Now that my sons are mostly away, I am skeptical about handing out treats to the neighbourhood witches and goblins that come by. The littlest are the most adorable and some smart ones crack me up as they try to coax more candy out of me. I love Halloween… but at this point don’t want to commit to manning the doors for about three hours alone.

It’s not an easy decision. Halloween is one of the kids’ favourite times of year and I would like to keep the tradition going. My retired neighbours still participate which makes me feel terribly guilty for wanting to pull out now that my boys are no longer around.

I also recall, from all the Halloween treks with my sons and their friends over the years, that the best yard decorations were done by empty nesters who go all out to entertain the kids. More guilt flows as I think of how thrilled the children (and us moms) would be to see all this.

An email I received yesterday decrying the irresponsible use of priest and nun costumes for Halloween got me thinking about its declining popularity in many GTA neighbourhoods. Immigrants who are typically unfamiliar with this tradition and therefore not favourably disposed towards investing in it as well as Christian groups who emphasize its pagan origins might be responsible.

For the ‘deeply religious’ participating in Halloween has become a moral issue. (Just like reading Harry Potter I am told.) The sexualized costumes, albeit mostly for adults, are off putting and do not help. But then Halloween was never just for kids as many of us have come to see it. To combat this some churches organize their own events on October 31 with kids depicting ‘more-acceptable’ Biblical characters.
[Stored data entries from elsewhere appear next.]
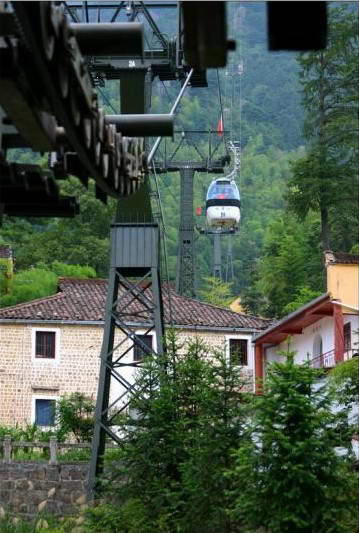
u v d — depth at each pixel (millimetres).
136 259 40688
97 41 15867
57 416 50625
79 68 15961
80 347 53406
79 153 17906
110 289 40812
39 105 15844
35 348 53281
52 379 53062
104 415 40125
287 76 159375
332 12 73562
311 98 73938
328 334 45750
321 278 76000
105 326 40656
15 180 19422
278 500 29172
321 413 30297
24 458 44531
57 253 84375
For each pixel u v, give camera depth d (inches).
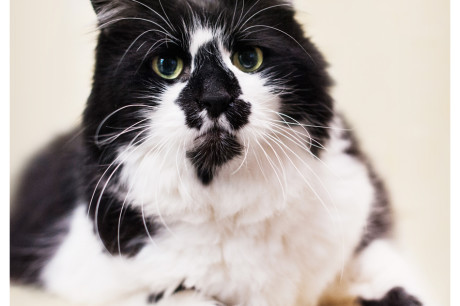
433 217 19.1
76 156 18.4
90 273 16.7
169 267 16.1
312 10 19.0
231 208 15.8
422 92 19.9
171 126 15.0
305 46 16.5
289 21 16.3
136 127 15.3
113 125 15.7
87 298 16.7
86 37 19.2
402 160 19.6
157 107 15.2
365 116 19.9
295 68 15.9
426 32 19.9
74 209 18.3
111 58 15.8
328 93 16.7
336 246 17.1
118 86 15.5
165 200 15.8
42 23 20.0
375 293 17.6
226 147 15.2
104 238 16.4
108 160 16.0
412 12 20.0
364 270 17.8
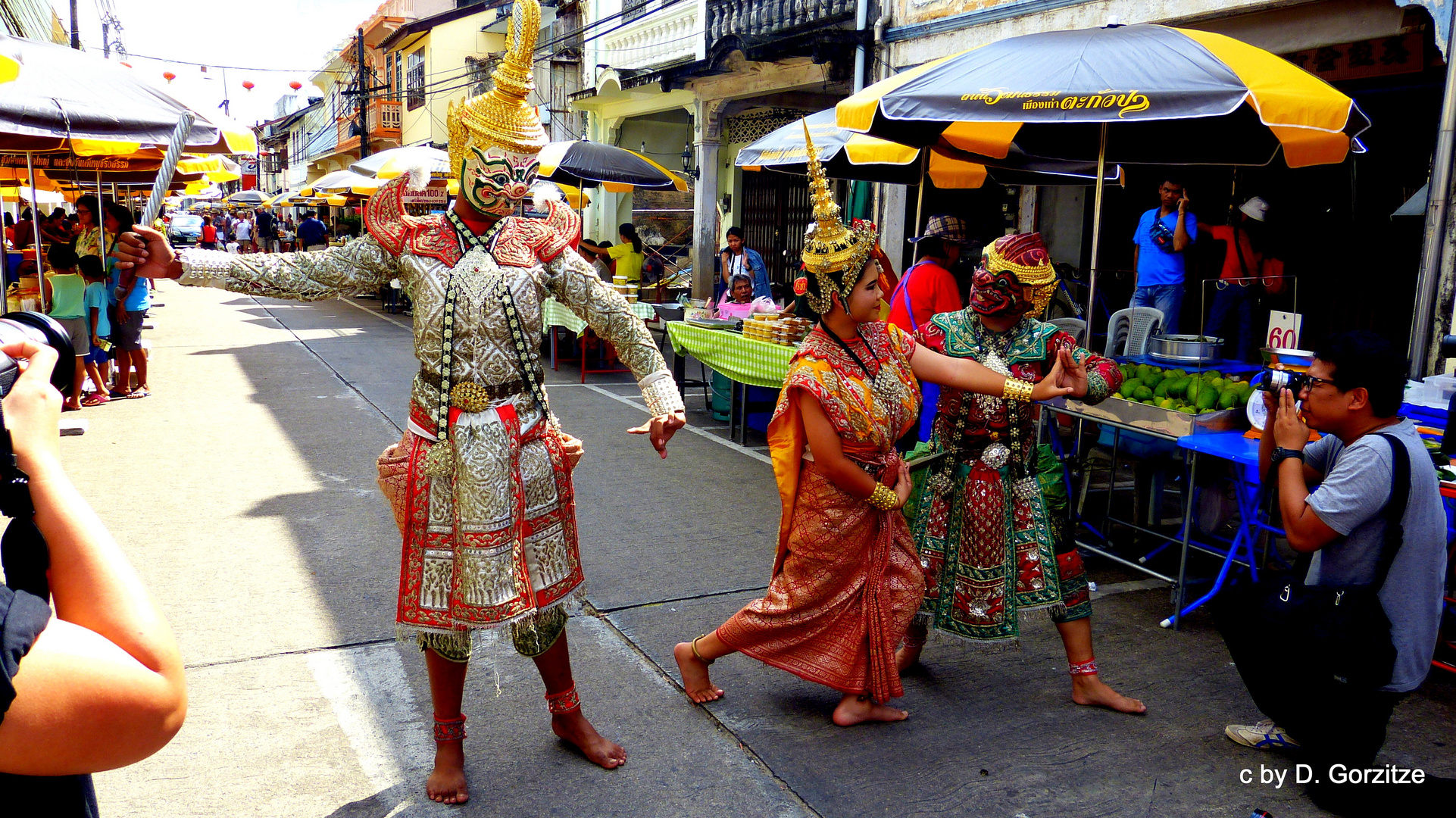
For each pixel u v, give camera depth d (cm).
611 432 752
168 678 111
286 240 3142
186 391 888
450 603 257
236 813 263
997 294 320
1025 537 323
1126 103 379
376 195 257
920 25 993
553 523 271
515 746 302
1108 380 319
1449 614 373
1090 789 283
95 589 112
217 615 393
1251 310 798
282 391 893
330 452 665
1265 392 301
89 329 818
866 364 293
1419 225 784
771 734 312
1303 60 808
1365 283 827
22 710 99
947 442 328
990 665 367
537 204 275
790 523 307
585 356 993
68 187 1574
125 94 562
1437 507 265
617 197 1869
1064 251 1059
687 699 334
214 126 602
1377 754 305
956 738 311
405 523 259
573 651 370
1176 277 778
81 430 712
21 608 102
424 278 252
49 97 519
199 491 567
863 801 275
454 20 2684
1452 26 523
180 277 231
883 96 442
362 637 375
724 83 1412
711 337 773
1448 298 538
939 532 332
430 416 255
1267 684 277
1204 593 439
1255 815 269
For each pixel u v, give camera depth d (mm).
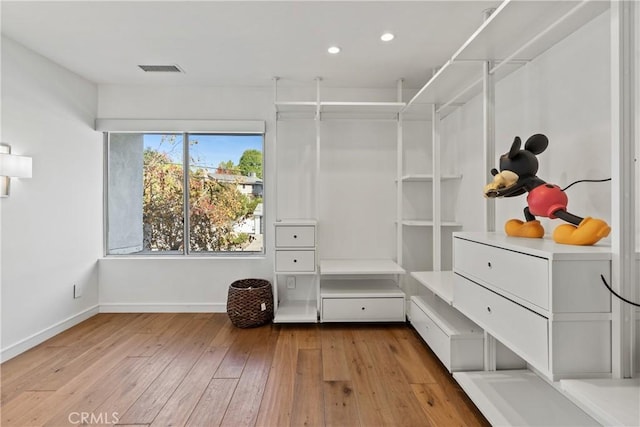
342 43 2559
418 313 2766
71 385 2096
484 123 2107
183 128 3484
While I respect everyone’s choices, I can safely say that more than 17 years of observing Halloween has not caused my family to go over to the dark side. From my discussions with other South Asian parents I have learned that enforcing religious and cultural practices from the home country is more likely to do that.

Inclusiveness is important to integration especially for kids who are trying to balance unfamiliar traditions with their Canadian lifestyle. It is preferable to set guidelines for appropriate costumes rather than bar your kids from participating. It makes them resentful social misfits in the process.

The problem, as one gentleman I met as Costco rightly pointed out, is that “we are trying to be Indian parents to Canadian kids”.

In reality, we first generation immigrants are a confused lot. Mostly overrun with guilt from leaving our homeland and desperately clinging on to traditions to prove our loyalty.

Ironically India is now embracing Halloween just like Valentine’s Day and other Western traditions. Moreover no one there, except extremists, sees it as a threat to their cultural identity.

And let me digress a bit to say that handing out carrot sticks or homemade snacks because candy is unhealthy is not cool either. It’s like serving only health food at Diwali and Christmas!!! I used to get my kids to divide their loot into two piles—one to keep and one to donate. Of course, they did this grudgingly, but their teeth and gums were thankful no doubt.

Preventing your kids from taking part in Halloween on moral grounds will make you the big bad wolf. It is also more likely to put your kids off your religious and cultural practices, not Halloween.

Others who disapprove see it as another “Hallmark holiday thing” to boost retail sales, like Valentine’s Day, Mother’s Day and Father’s Day. But what’s more important than fighting commercialization and pagan customs is to simply let the kids be kids.

Dressing up and fraternizing with the neighbours as you fill treat bags or pillowcases is good for the soul as well as the community. Let’s not paint everything with a moral brush and just enjoy Halloween.